Dialogue as a Tool for Crisis Management
From a crisis-management perspective, dialogue should not be understood as a reward for improved relations or the outcome of trust-building. Rather, it serves as a basic technical safeguard against escalation. Dialogue is not something that becomes possible only after trust has been established; it is often most necessary when trust is absent.
Even in conflict, parties typically maintain at least rudimentary channels to signal intent and prevent accidents. In this context, the prolonged absence of inter-Korean communication is notable—and risky. Since the first hotline was established in 1971 and leader-to-leader contacts expanded in 2018, the two Koreas have gradually institutionalized crisis-management channels.

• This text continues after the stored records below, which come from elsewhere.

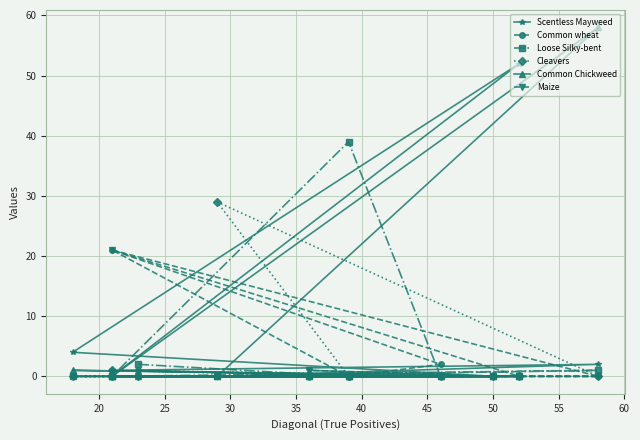

Which series has the largest range (max minus min)?

Common Chickweed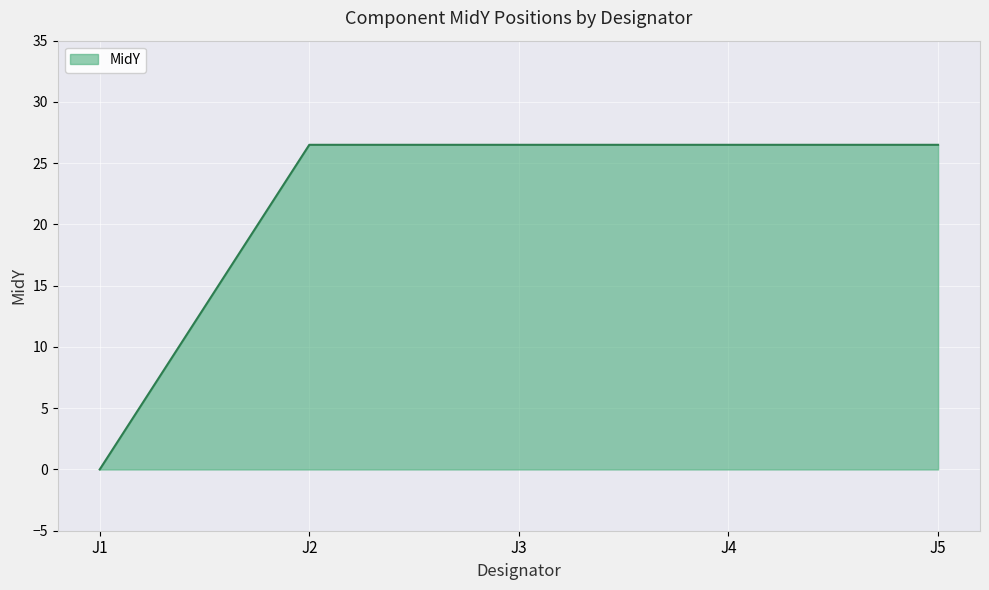

Count the number of categories in the chart.

5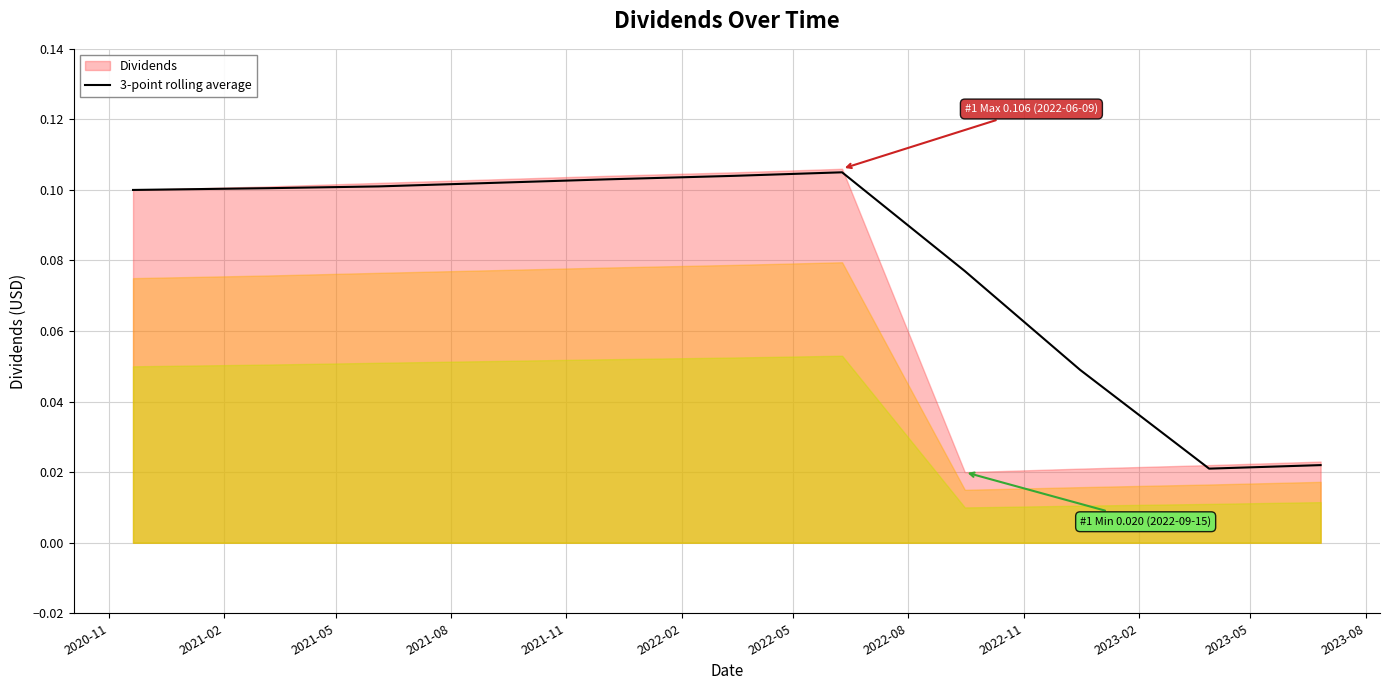

The chart shows a value of 0.1 at 2021-08. True or false?

False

These efforts reflected a longstanding recognition that communication is essential to crisis
management even in adversarial relationships. The current absence of such channels suggests that managing nuclear confrontation has become harder, not easier.
The Crisis-Management Role of Non-Political and Humanitarian Cooperation
Non-political and humanitarian cooperation also warrants reassessment through a crisis-management lens. Although such engagement was once expected to build trust, that assumption has often proved unrealistic under sustained hostility.
Yet non-political contact remains meaningful, even under hostility. In limited domains such as sports exchanges, symbolic interaction has persisted even amid antagonism, helping to insulate minimal contact from political and military confrontation. In U.S.–China relations, table tennis exchanges preceded diplomatic normalization, while in South Asia and on the Korean Peninsula, sports diplomacy has similarly functioned as a symbolic stabilizer.
Within this broader context, South Korean policy debates have explored cooperation in areas such as healthcare, public health, and tourism infrastructure. Earlier this year, reports indicated that a high-speed rail initiative linking the two Koreas and China was mentioned during a China–South Korea summit. These examples illustrate how non-political cooperation can create limited but meaningful spaces for communication aimed at crisis management, rather than serving as guarantees of broader reconciliation.
Conclusion
The Korean Peninsula underscores why crisis management must take precedence over denuclearization efforts in a nuclear-threat setting. In such environments, recognizing the catastrophic consequences of unmanaged conflict is more important than seeking immediate resolution. Hardline responses and unilateral dominance may appear decisive in the short term, but in a nuclear context they risk amplifying the possibility of mutual destruction.
In light of these risks, Korea has pursued a crisis-management framework aimed at preventing military conflict, sustaining deterrence, and treating denuclearization as a longer-term objective.
This approach reflects a pragmatic attempt to manage risk in a nuclear setting rather than respond through nuclear armament. The vision of a “nuclear-free Korean Peninsula” should therefore be understood not as an abstract ideal, but as a realistic, step-by-step strategy grounded in crisis management.
Professor Lee Min Yong is a Visiting Professor at the School of Global Service, Sookmyung Women’s University, specializing in East Asian security and international political economy.